In doing a number of ports of Ruby gems to R (vcr, webmockr), I’ve noticed a few differences between the languages that are fun to dive into, at least for me.

monkey patching

Ruby has a nice thing where you can “monkey patch” classes/methods/etc. in other Ruby libraries. For example, lets say you have Ruby gems foo and bar. If foo has a method hello, you can override the hello method in foo with one from bar. AFAICT this is acceptable in gems on Rubygems.org and in general in the community.

Monkey patching is technically possible in R, but is not allowed in packages on CRAN (see ?assignInNamespace help for the warnings), even though there is some usage in CRAN packages. We can do this using utils::assignInNamespace. Let’s say you have an R package foo and another R package bar. Here, we can assign a new hello method to the one already defined in foo:

# the foo::hello method looks like
hello <- function() return("world!")
# make a new hello method
hello2 <- function() return("mars!")
# override the hello method in foo
utils::assignInNamespace("hello", hello2, "foo")

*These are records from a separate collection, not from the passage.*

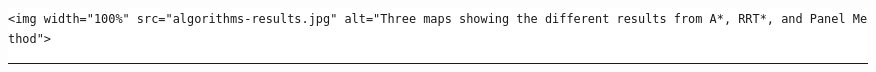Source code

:     <img width="100%" src="algorithms-results.jpg" alt="Three maps showing the different results from A*, RRT*, and Panel Method">
</p>

---




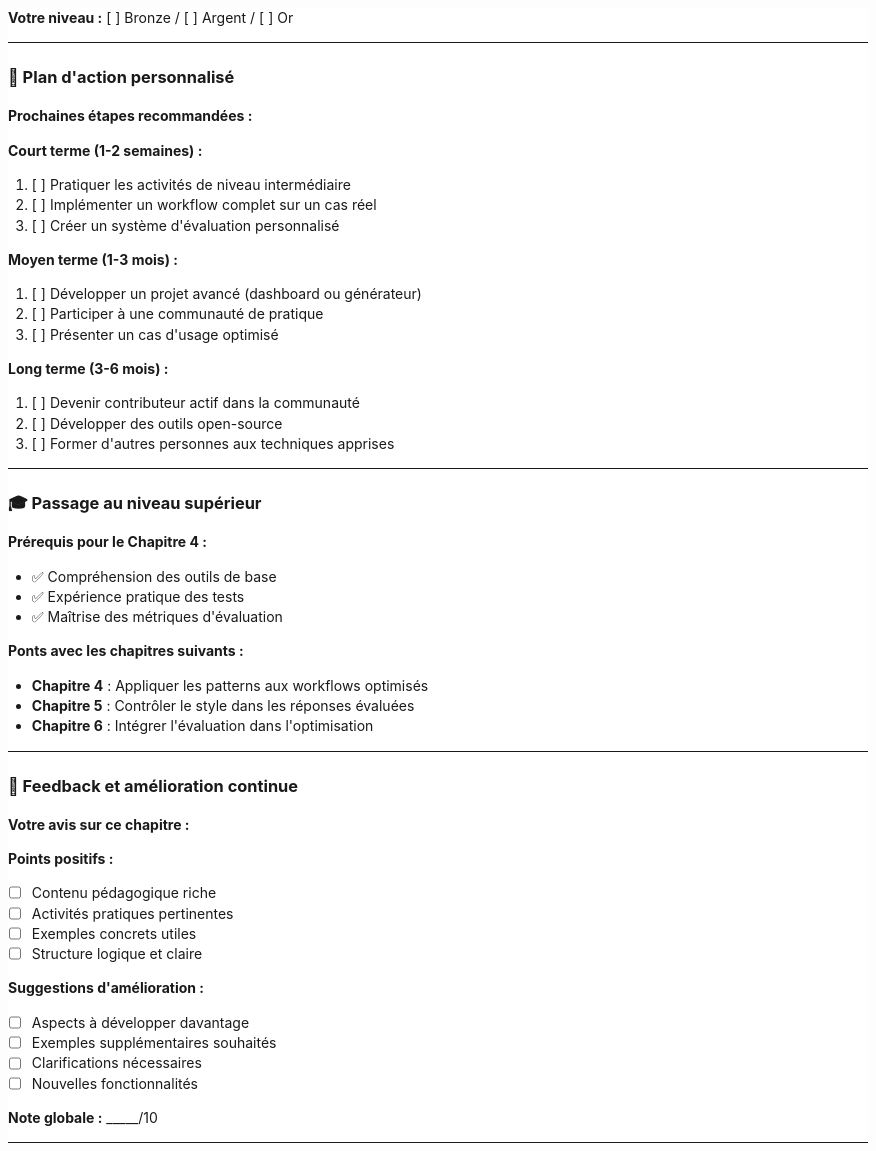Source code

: **Votre niveau :** [ ] Bronze / [ ] Argent / [ ] Or

---

### 📝 Plan d'action personnalisé

**Prochaines étapes recommandées :**

**Court terme (1-2 semaines) :**
1. [ ] Pratiquer les activités de niveau intermédiaire
2. [ ] Implémenter un workflow complet sur un cas réel
3. [ ] Créer un système d'évaluation personnalisé

**Moyen terme (1-3 mois) :**
1. [ ] Développer un projet avancé (dashboard ou générateur)
2. [ ] Participer à une communauté de pratique
3. [ ] Présenter un cas d'usage optimisé

**Long terme (3-6 mois) :**
1. [ ] Devenir contributeur actif dans la communauté
2. [ ] Développer des outils open-source
3. [ ] Former d'autres personnes aux techniques apprises

---

### 🎓 Passage au niveau supérieur

**Prérequis pour le Chapitre 4 :**
- ✅ Compréhension des outils de base
- ✅ Expérience pratique des tests
- ✅ Maîtrise des métriques d'évaluation

**Ponts avec les chapitres suivants :**
- **Chapitre 4** : Appliquer les patterns aux workflows optimisés
- **Chapitre 5** : Contrôler le style dans les réponses évaluées
- **Chapitre 6** : Intégrer l'évaluation dans l'optimisation

---

### 💬 Feedback et amélioration continue

**Votre avis sur ce chapitre :**

**Points positifs :**
- [ ] Contenu pédagogique riche
- [ ] Activités pratiques pertinentes
- [ ] Exemples concrets utiles
- [ ] Structure logique et claire

**Suggestions d'amélioration :**
- [ ] Aspects à développer davantage
- [ ] Exemples supplémentaires souhaités
- [ ] Clarifications nécessaires
- [ ] Nouvelles fonctionnalités

**Note globale :** _____/10

---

Try it with any package. It’s fun.

You can do this in a package, by using a .onAttach directive.

.onAttach <- function(libname, pkgname) {
  utils::assignInNamespace("bar", bar, "foo")
}

Anyway, monkey patching isn’t really a thing in R, so that makes it more difficult to port Ruby things to R. The inability to do this in R makes many things much harder. For example, in vcr and webmockr I couldn’t simply override methods in http libraries they hook into, but have to make changes in the http libraries themselves to support the HTTP mocking - we get there in the end, but it takes much longer, though possibly safer?

0 (Ruby) vs. 1 (R) based indexing

Never hurts to keep repeating this.

sequences

Ruby has the ability to construct numeric sequences with .. and ..., e.g.,

# inclusive of second number
x = 1..3
x.to_a
=>  [1, 2, 3]
# exclusive of second number
x = 1...3
x.to_a
=>  [1, 2]

AFAIK, in R we can only do inclusive sequences

1:3
#> [1] 1 2 3

explicit imports

In at least Ruby and Python you have to be explicit about saying where to import methods from other files.

Whereas in R you can just use a function/etc. from any other file in the package without stating that you need it. This makes it harder to reason about the dependent functions/etc. needed in any one file. One tool that helps with this is functionMap (though last commit in 2016, not sure if maintained anymore, is it Gábor?).

On a related note, in Ruby we can use global variables like:

$foo = 5

From what I understand the above is bad pratice, but I do use them sometimes in my own Ruby stuff.

In R all variables/methods/classes are “global” within the namespace of the package.

adding strings

ugh, I wish R had the ability to add strings together with +.

? as a valid character

um, yes please. I love methods in Ruby like nil?, empty?, etc. Such a straight-forward way to indicate intent. Wish we had these in R, but ? isn’t even a valid character on its own, so not (ever?) gonna happen.

Classes

R’s closest class system to Ruby (that I’m willing to use) is R6 from Winston Chang. Using R6 makes it a bit easier to port from Ruby or a similar language as you can directly translate classes that have public vs. private methods, an initializer, print method, etc. Plus, with any sufficiently complex R package, using R6 makes it much easier to manage the complexity.

Ruby’s ||=

In ruby this operator means essentially “if a is undefined or falsey, evaluate b and set a to the result”. In R there’s AFAIK nothing like this. ||= was used extensively in the Ruby gems I was porting, making the ported version in R more verbose. I could do in R a %||% b (where %||% = function(x, y) if (is.null(x) || !x) y else x) essentially doing “if a is null, undefined or falsey, evaluate b”; but then I have to still assign the result, giving a = a %||% b.

splat args

The splat operator is used heavily in Ruby. It looks like:

def foo(*args)
  p args
end
foo(1, 2, 3)
# => [1, 2, 3]

In R the most similar thing we have is the ellipsis, so

foo <- function(...) c(...)
foo(1, 2, 3)
#> [1] 1 2 3

Ruby splat args won’t trip you up if you know how to do this conversion. Of course there’s rlang and such in R as well.